Tottenham fifth in UEFA Prize Money among Premier League clubs.
The data published by Football Meets Data (via X) this week provides one of the more revealing financial cross-sections of Tottenham‘s 2025-26 campaign. Among Premier League clubs competing in European competition this season, Tottenham ranked fifth in total UEFA prize money earned, collecting approximately €84 million from their Champions League participation.
The four clubs above them, Arsenal, Liverpool, Man City and Chelsea, all either reached the knockout stages or progressed deep into the competition. Barcelona, sixth on approximately €89 million, is the only non-Premier League club immediately surrounding Tottenham in the rankings.
The figure requires two simultaneous assessments. First: €84 million from a Champions League campaign in which Tottenham ultimately failed to progress beyond the league phase is surely, on its own terms, a remarkable financial outcome.
#5 for Tottenham in UEFA Prize money
The new expanded format, with its participation fees, performance bonuses for wins and draws, and the value pillar that distributes money based on five- and ten-year UEFA coefficients, means that simply competing in the Champions League generates revenue that previous generations of Tottenham supporters could scarcely have conceptualised.
Finishing seventeenth in the Premier League whilst accumulating €84 million in UEFA prize money is surely an almost absurdist achievement, the footballing equivalent of having your house repossessed whilst your investments continue to perform above market rate.

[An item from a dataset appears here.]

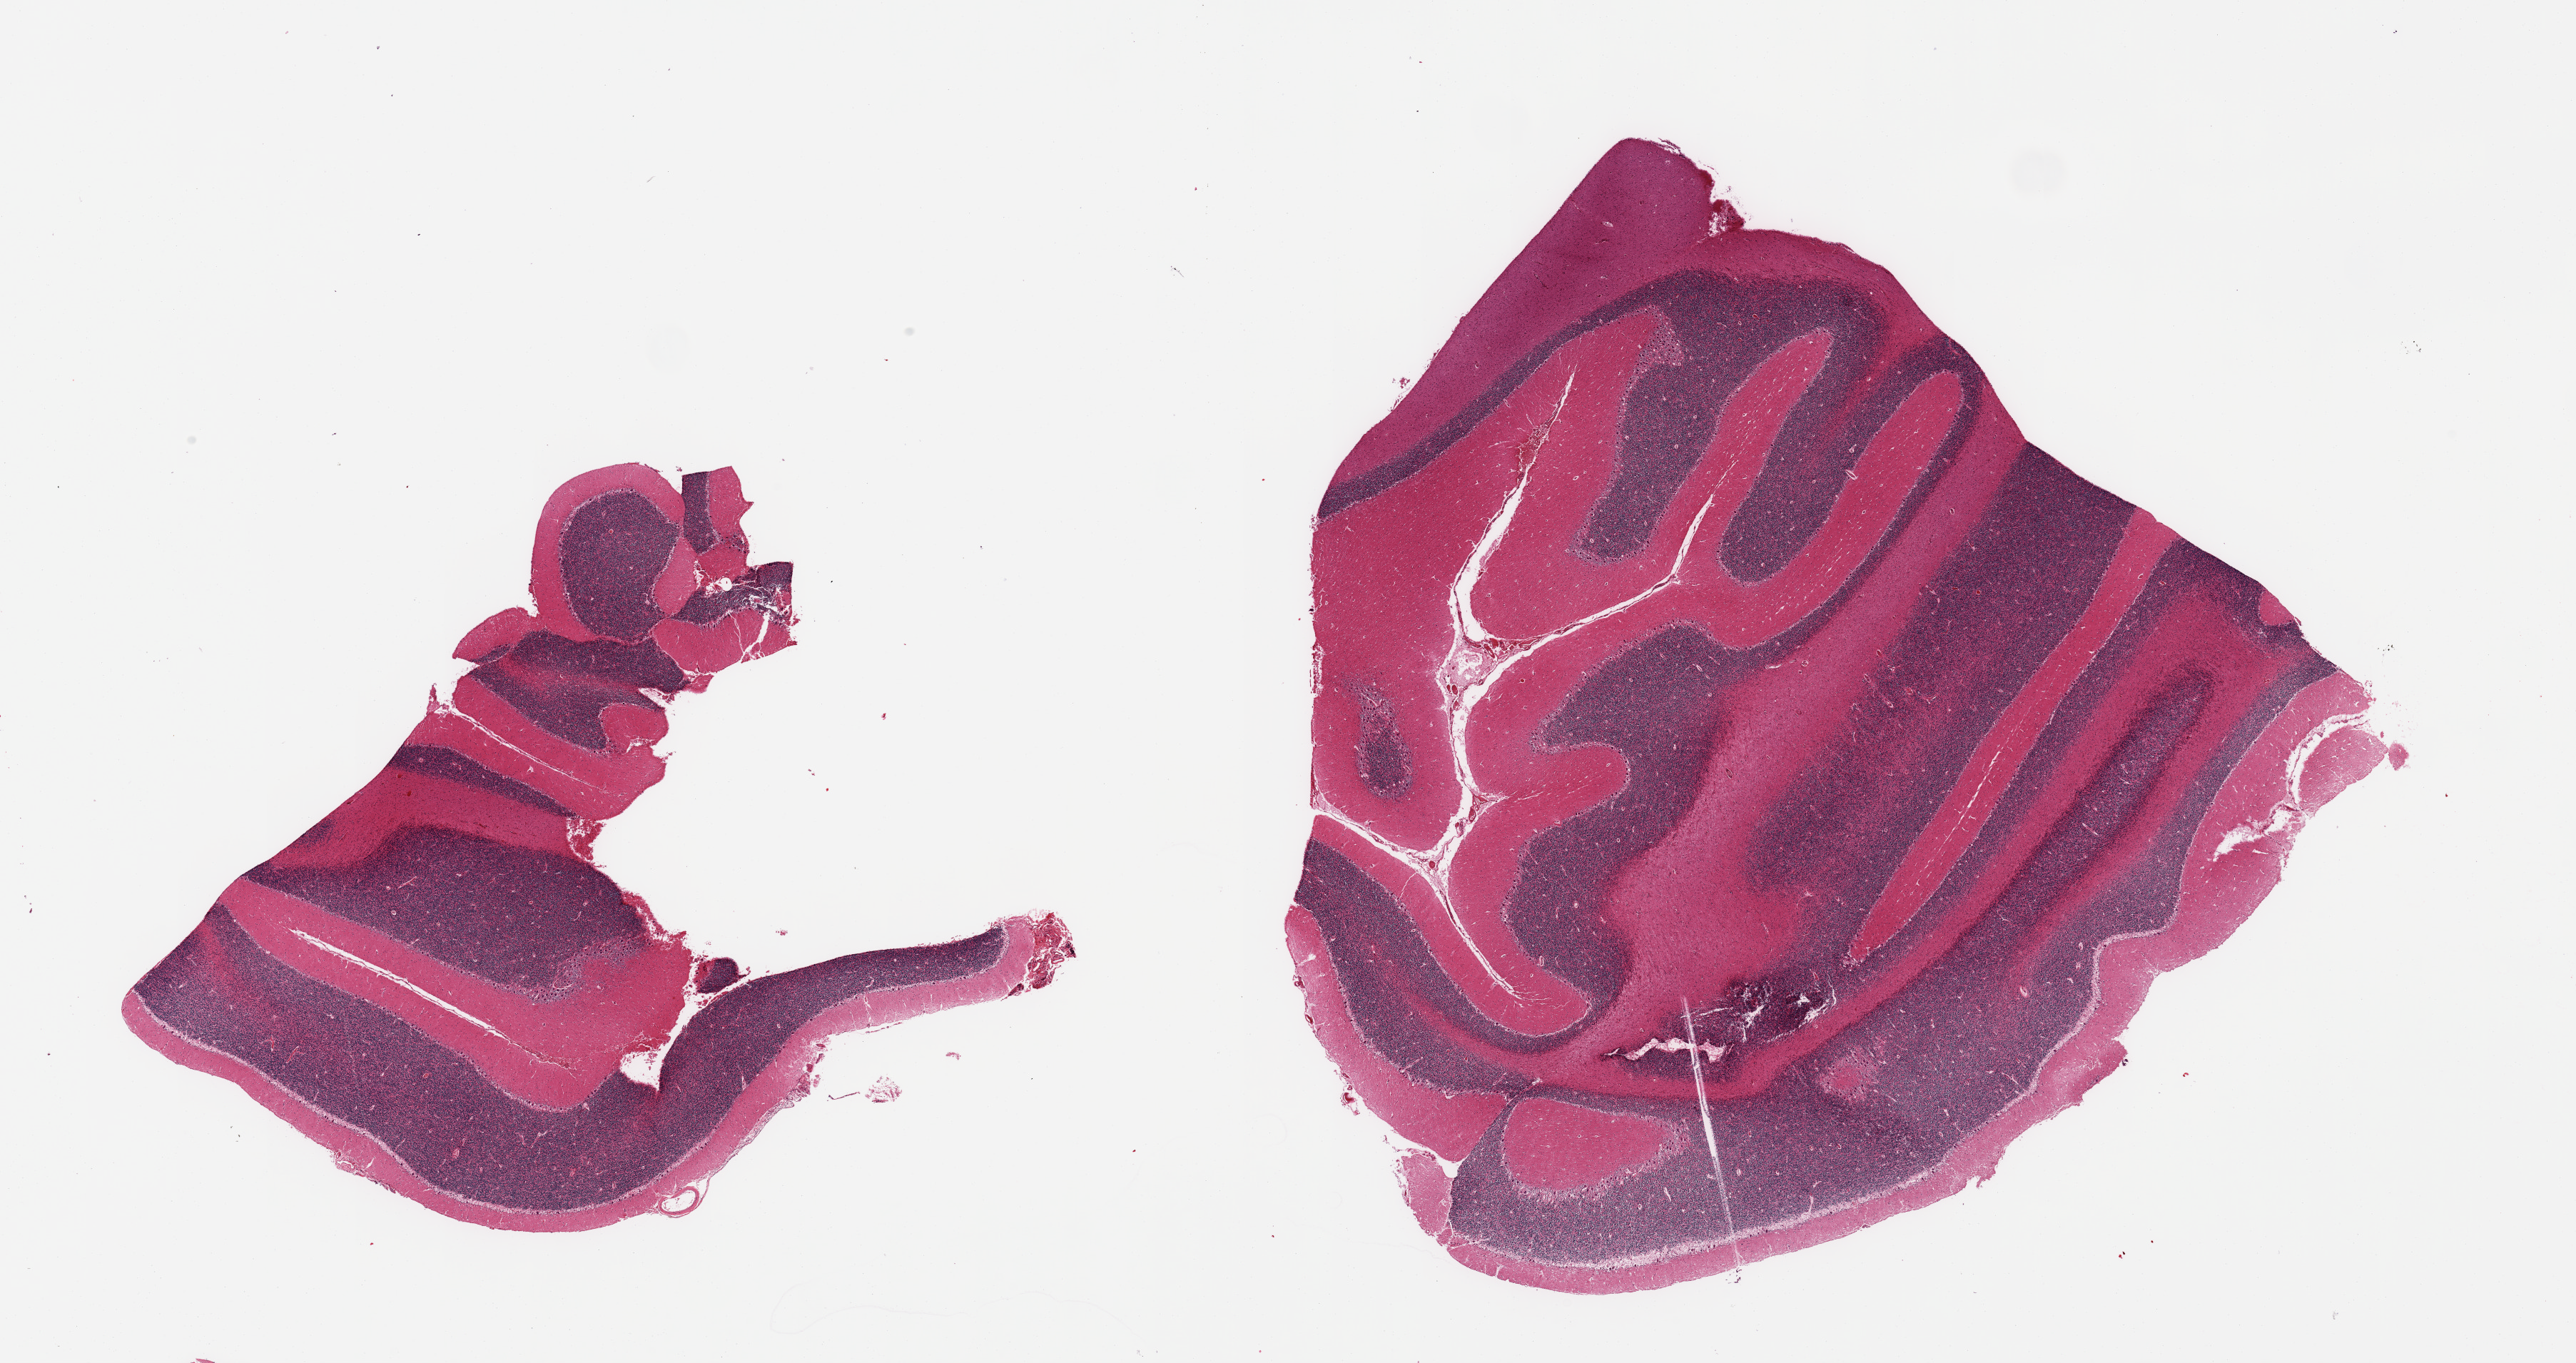
Haematoxylin and eosin whole-slide image, whole scanned area (about 28.5 x 15.1 mm, slide scanned at 20x) shown as a low-resolution overview. PAXgene-fixed paraffin-embedded (PFPE) section. Sampled site (target tissue): cerebellum. Tissue donor sample. Donor: male.
- review note (as recorded): 2 pieces, no abnormalities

Tottenham have finished seventeenth. They have not qualified for European competition through their league position. The Europa League qualification that Bournemouth and Sunderland secured belongs to clubs that actually accumulated sufficient points to merit continental football. Tottenham’s European income next season will be zero, unless they win a domestic cup or stumble into qualification via the backdoor routes that UEFA occasionally provides to clubs with historical coefficients worth exploiting.
The irony is that the money will be significantly reduced next season precisely because of the failures that the money was supposed to prevent. No European football means reduced UEFA distributions. Seventeenth place means reduced merit payments. The club that earned €84 million from UEFA competition in 2025-26 will earn approximately €0 from the same source in 2026-27. De Zerbi will need to make a very strong argument for top-seven qualification in the Premier League simply to restore the financial position to something approaching this season’s baseline.